__Source passage__
++++++

I’m constantly testing the walls of this prison…this ‘Matrix’ of an existence that seeks to make us all zombies…prisoners…trapped in a world of our own making…trying to help we all understand there’s more to life than all the bullshit we see…and they…YOU ALL call me crazy…I don’t care…as long as I’m helping!
But now…let’s look at the downside.
Truth is though…as much as my ‘I JUST WANT TO BE ME’ speech sounds noble and fancy…it is not easy. I am a human being…with human feelings and emotions. Inside me is that human desire of wanting to love and wanting to be loved! I love hugs! I want kisses! I want to cuddle! I want someone to call me just to ask…”How are you today…my friend?”
I don’t have many friends. Because realistically…most of these guys…you guys do not understand me! And probably the concept of ‘accepting people’ is a strange one to most of you…because you like me when it’s all good…but complain and run at the first sign of ME. How does that work?!?

++++++

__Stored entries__
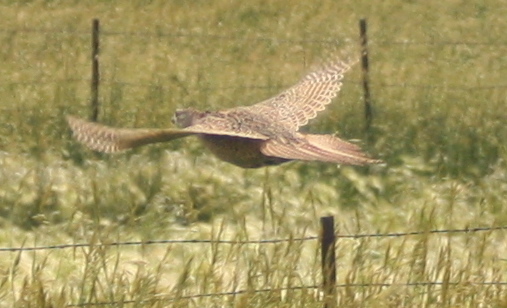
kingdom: Animalia
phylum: Chordata
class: Aves
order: Galliformes
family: Phasianidae
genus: Phasianus
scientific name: Phasianus colchicus
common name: Common pheasant
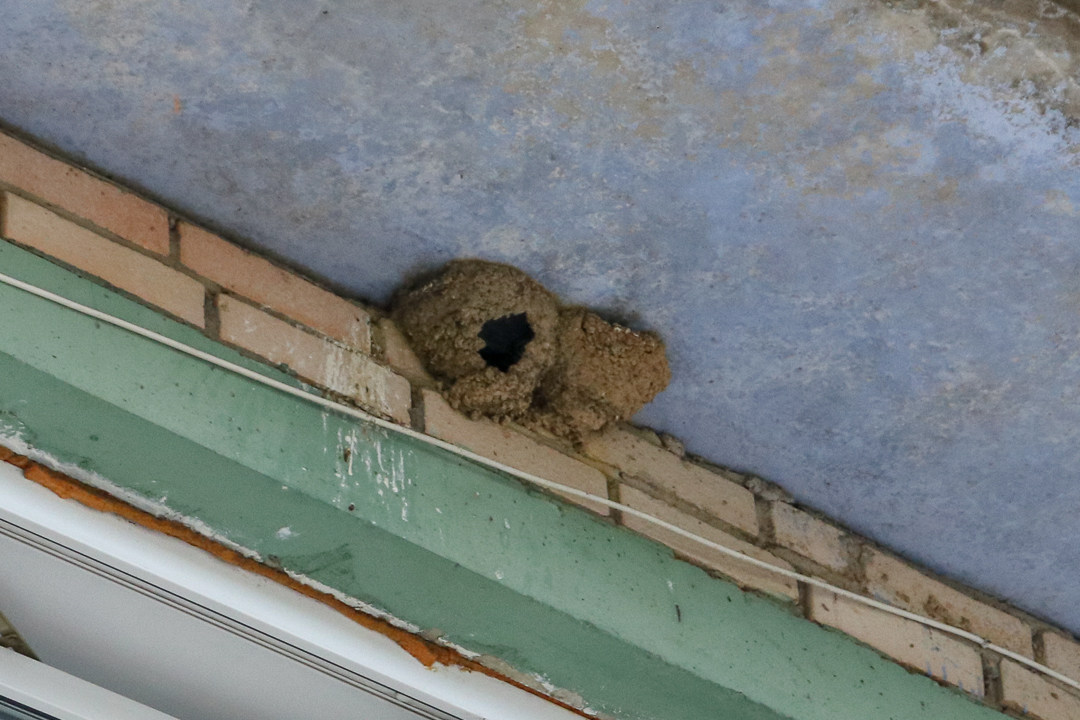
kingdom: Animalia
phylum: Chordata
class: Aves
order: Passeriformes
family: Hirundinidae
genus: Delichon
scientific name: Delichon urbicum
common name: Common house martin
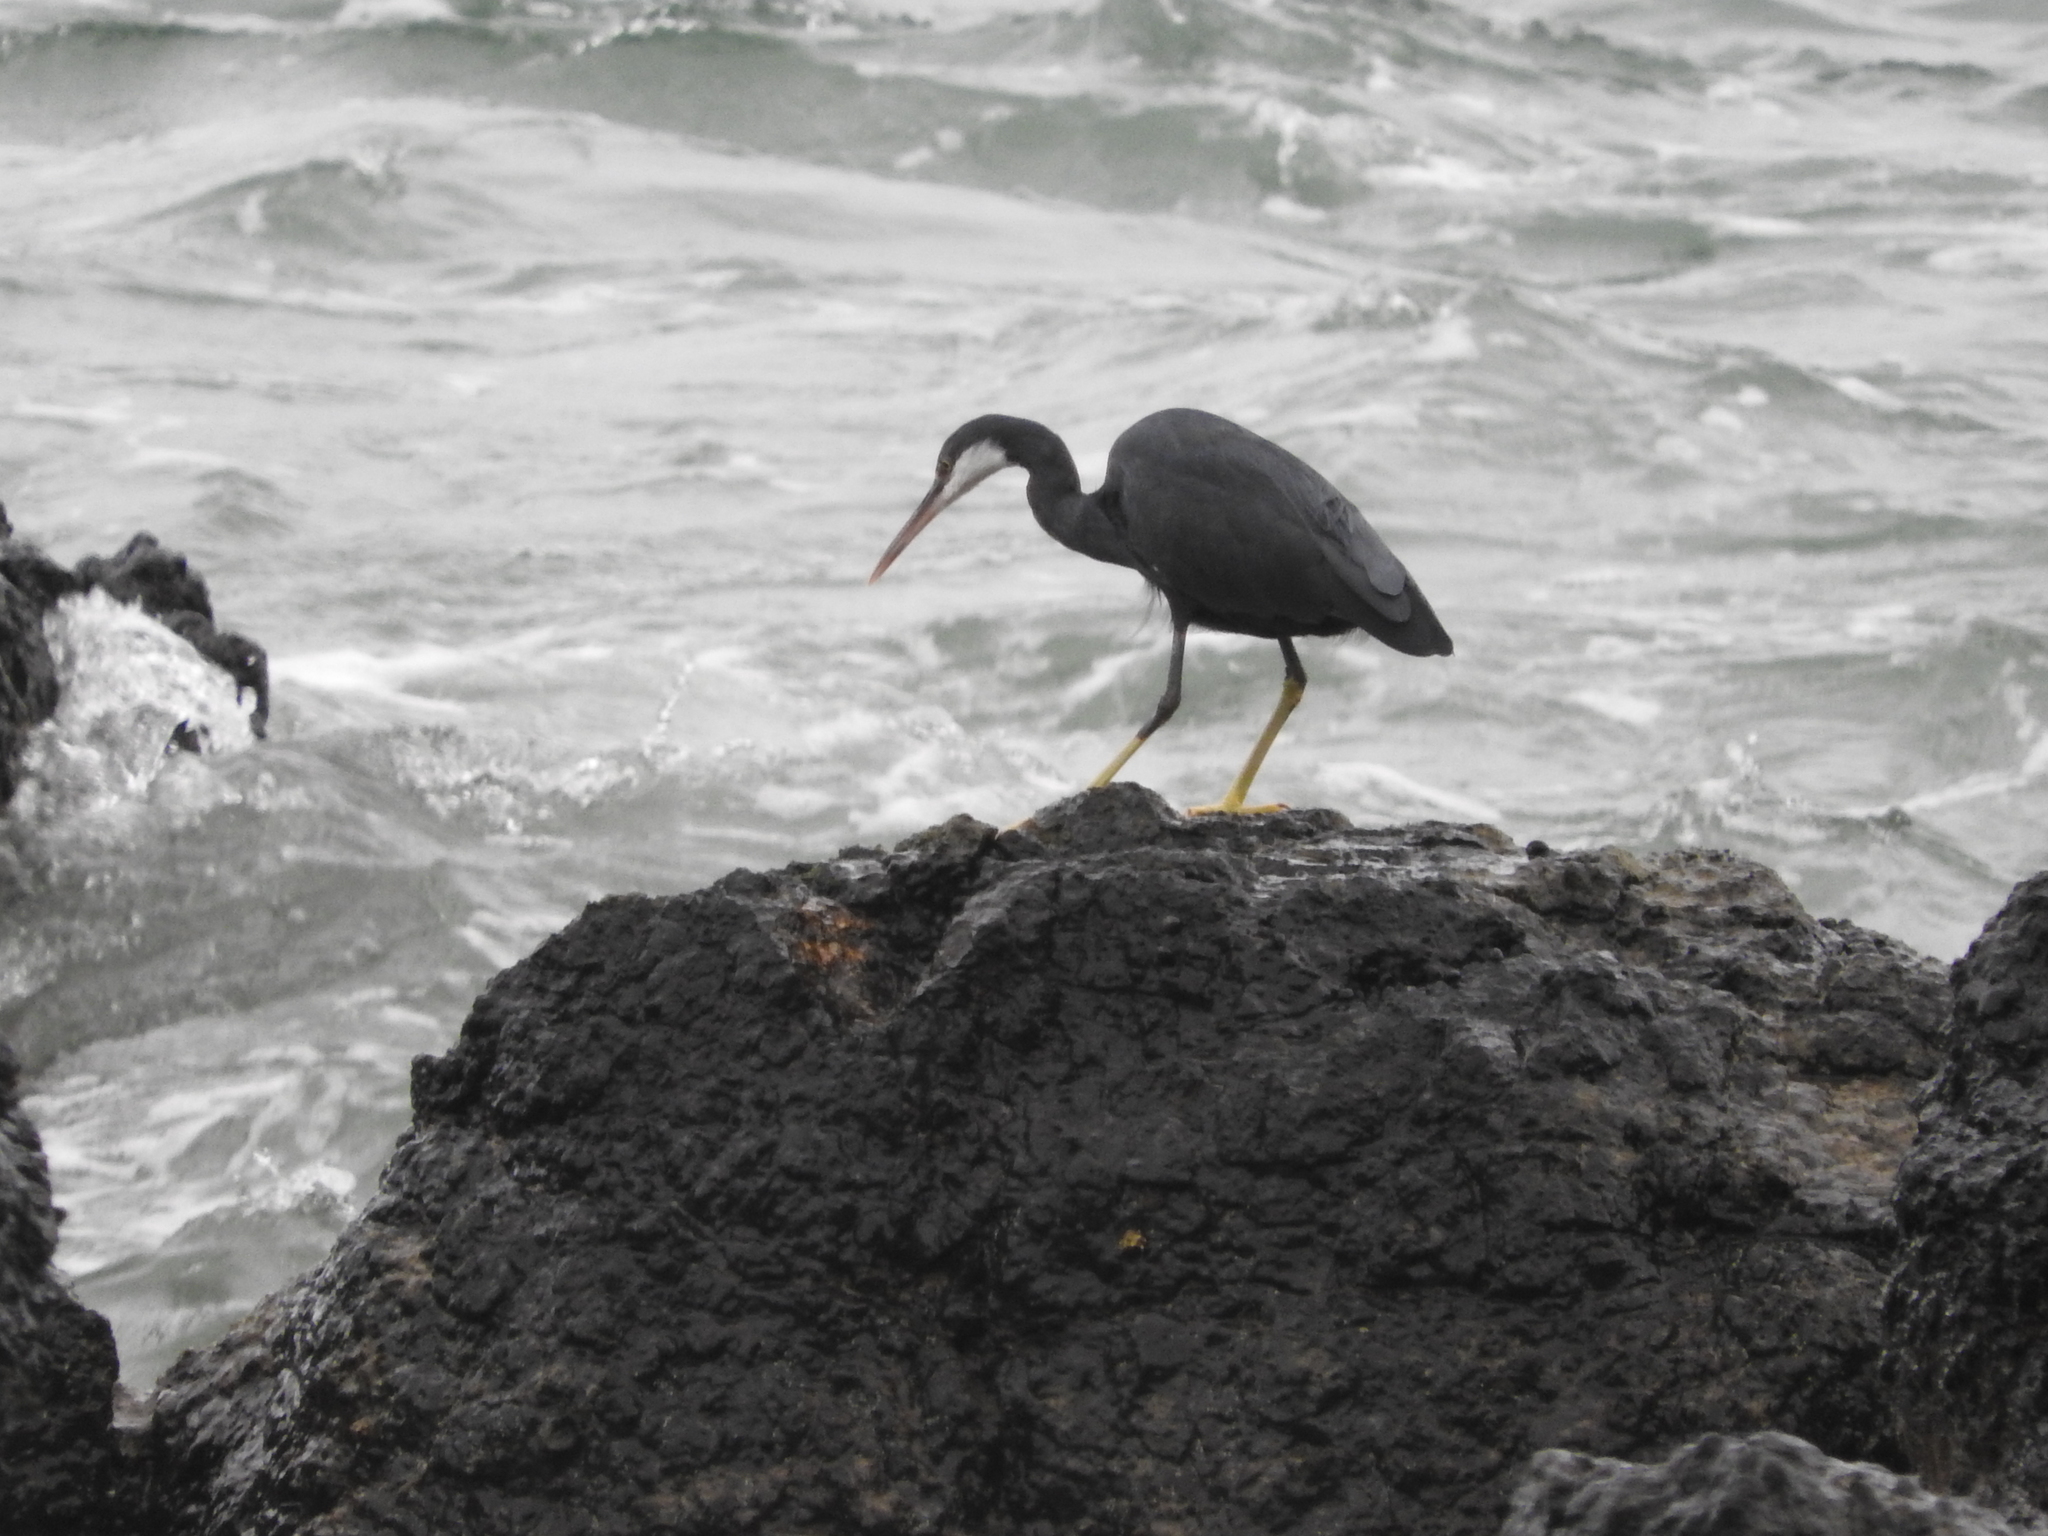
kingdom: Animalia
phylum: Chordata
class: Aves
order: Pelecaniformes
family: Ardeidae
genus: Egretta
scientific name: Egretta gularis
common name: Western reef-heron
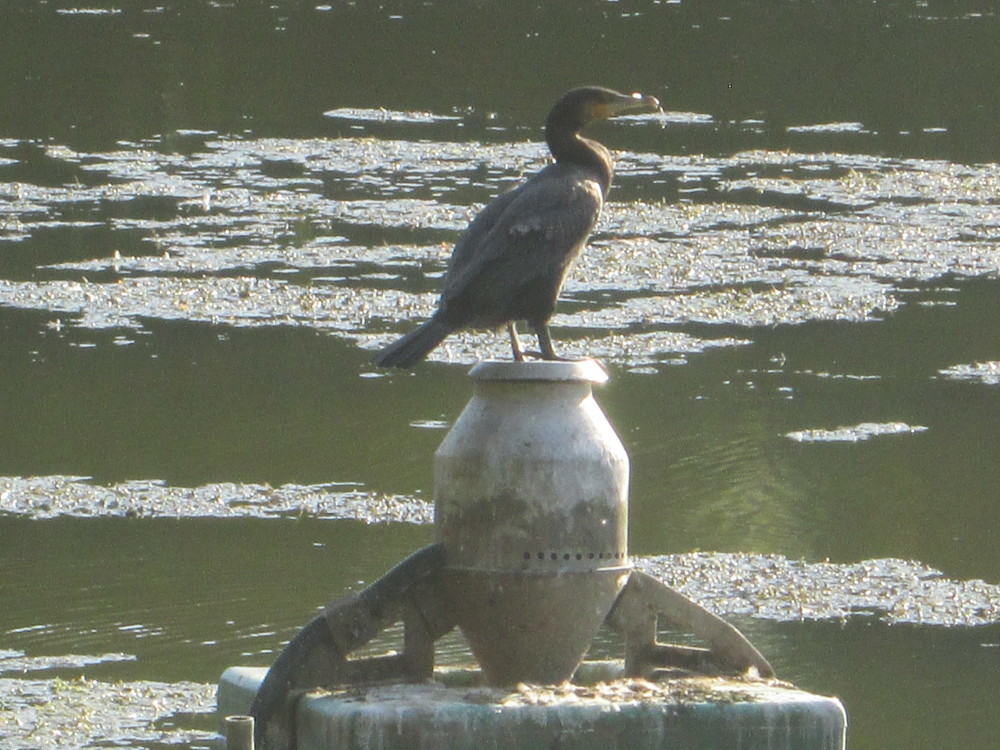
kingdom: Animalia
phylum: Chordata
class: Aves
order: Suliformes
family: Phalacrocoracidae
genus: Phalacrocorax
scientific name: Phalacrocorax carbo
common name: Great cormorant
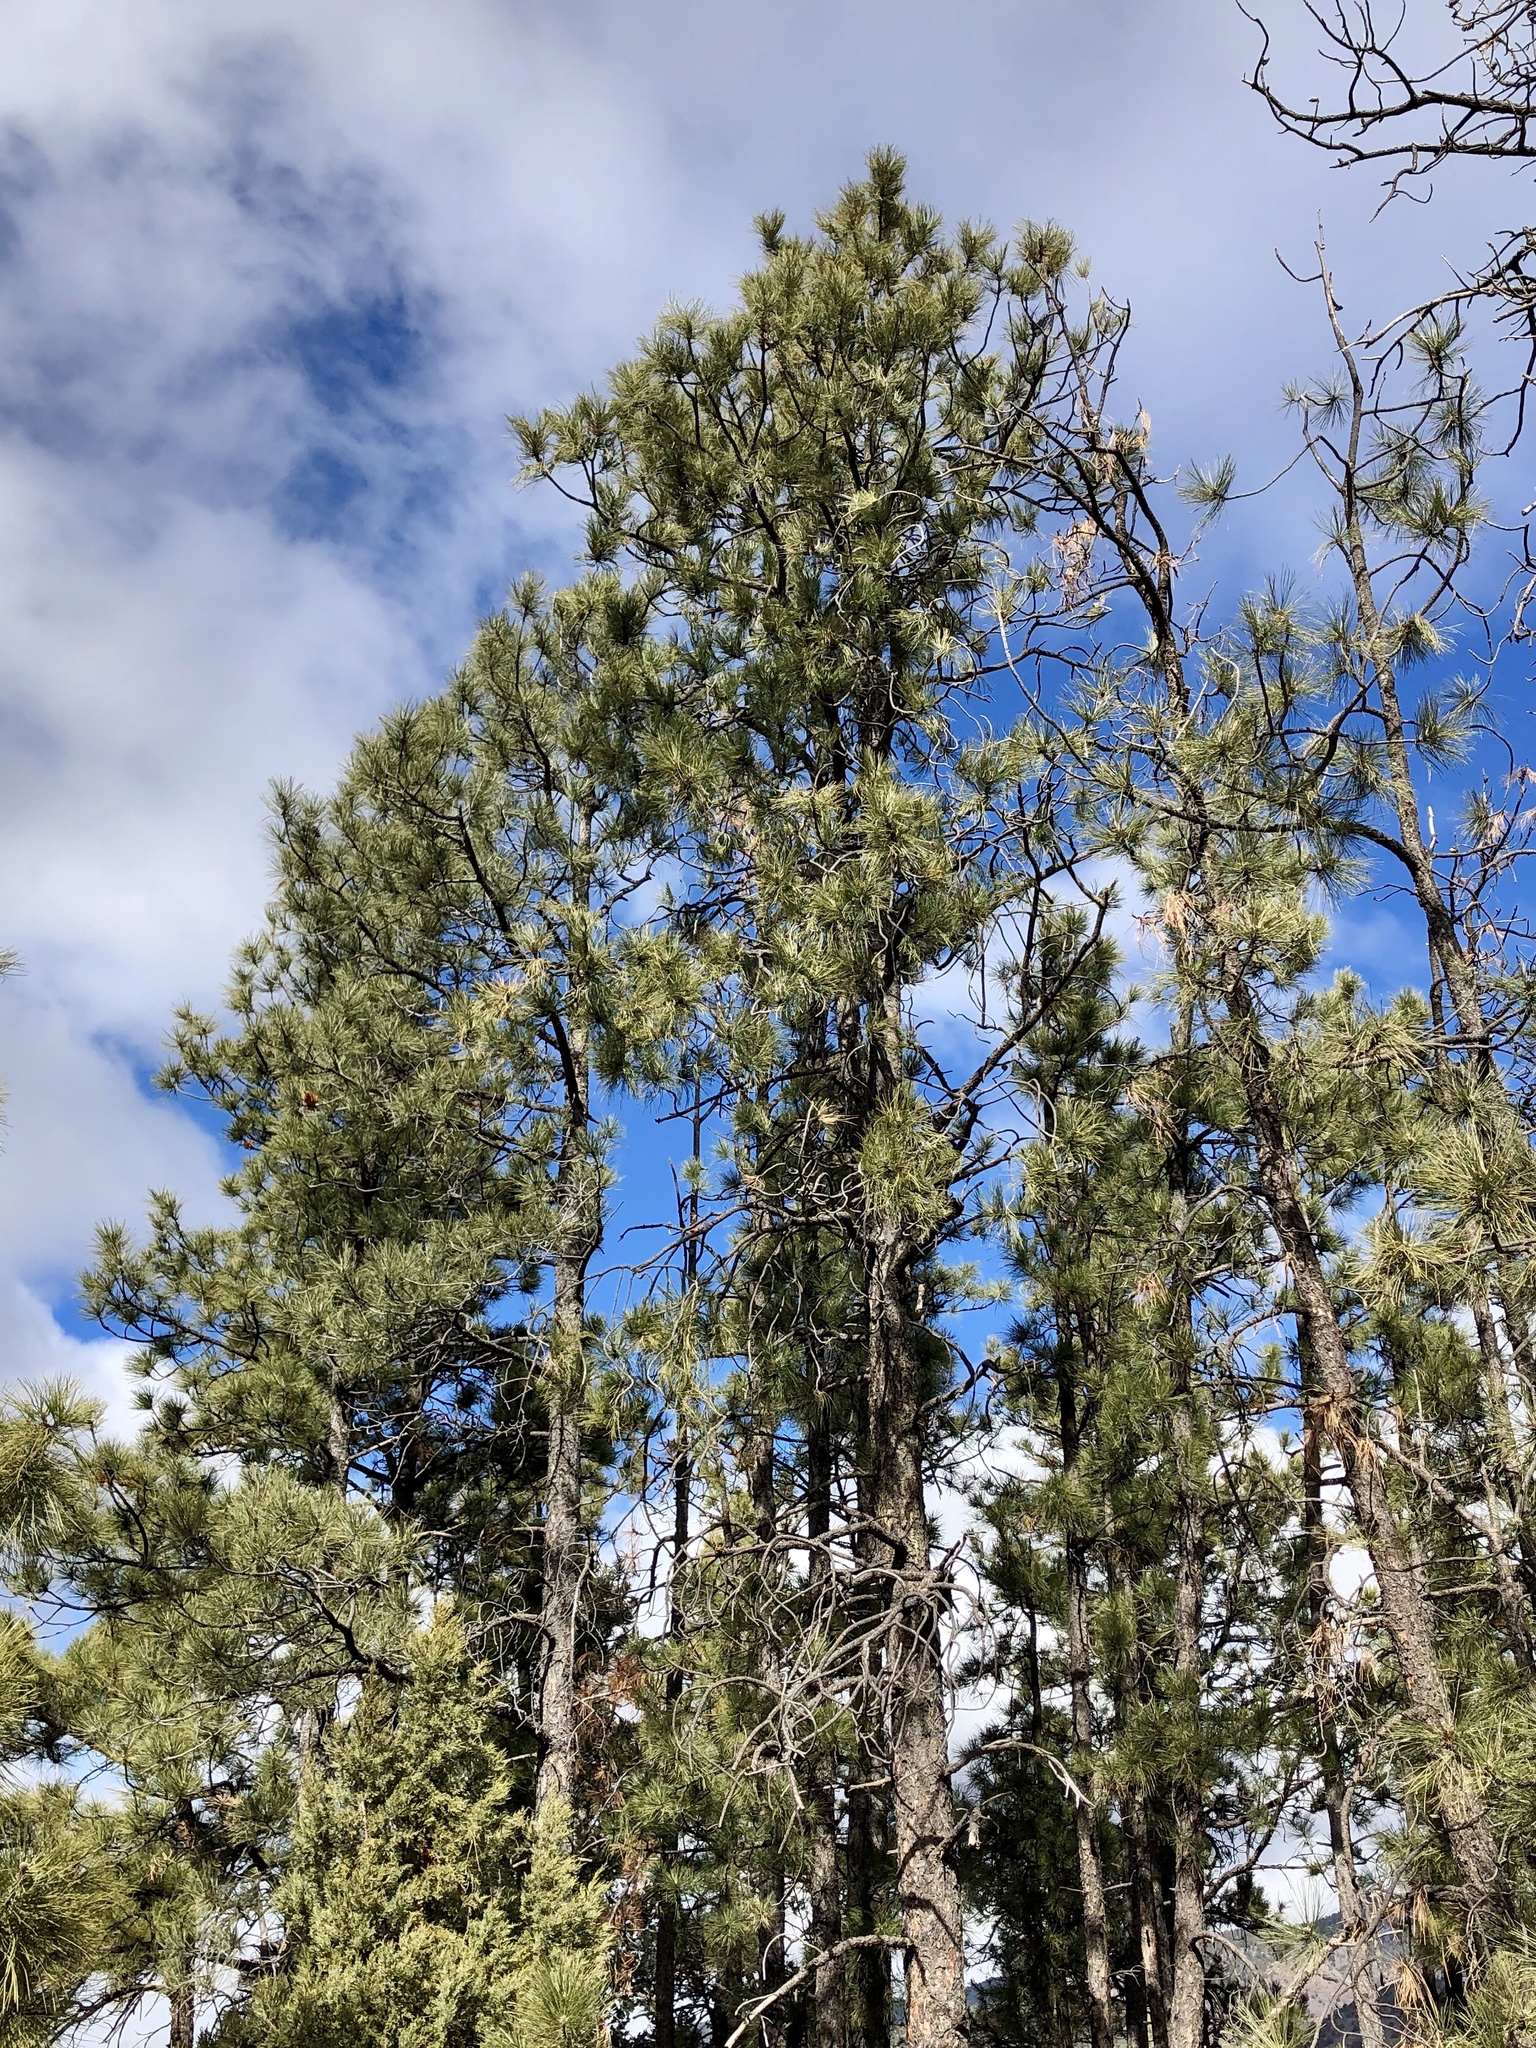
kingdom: Plantae
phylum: Tracheophyta
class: Pinopsida
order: Pinales
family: Pinaceae
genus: Pinus
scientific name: Pinus ponderosa
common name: Western yellow-pine
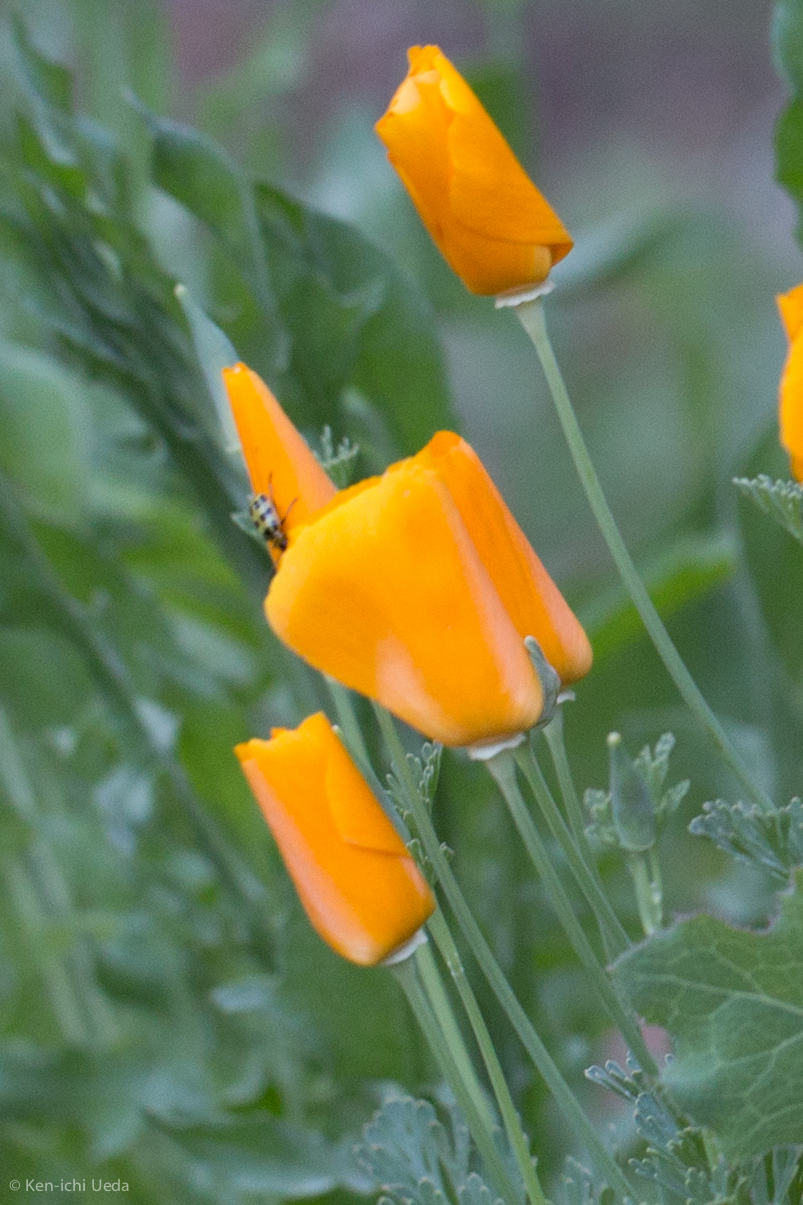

++++++

__To be done__
(a) In the self-acceptance passage, what does the writer say people do "at the first sign of ME"?
(b) Write the next part of the self-acceptance passage, picking up after its final sentence.

__Answers to the tasks__
(a) They complain and run.

(b)
It’s really lonely here…I tell you…Honest, I can imagine how Jim Carrey felt back then when his wife left him…saying he was really crazy and she could not cope…Jim Carrey…man who has made/who makes a lot of people happy. That’s love for you…”I will always love you unconditionally…AS LONG AS…”…I can relate to Mr. Carrey…because I was dumped too…in fact I’ve been dumped twice in six months…because of some decisions I made…
“In changing times…men must hold on to unchanging principles.”
What is happening? Somehow…all those things that used to count do not make sense anymore. So why try?
Just because I’m unusual…you call me crazy. That’s the only way I make sense to you, right? That’s the only way you can reconcile my existence, abi? If we were somewhere else…like the states or…you’d probably say I’m an alien…fell of a meteorite or some other crazy stuff.
Well. If that’s what works for you guys…if that’s what helps you sleep…so be it. I might walk naked in the streets…just to get your attention. Allow me. After all, I AM CRAZY.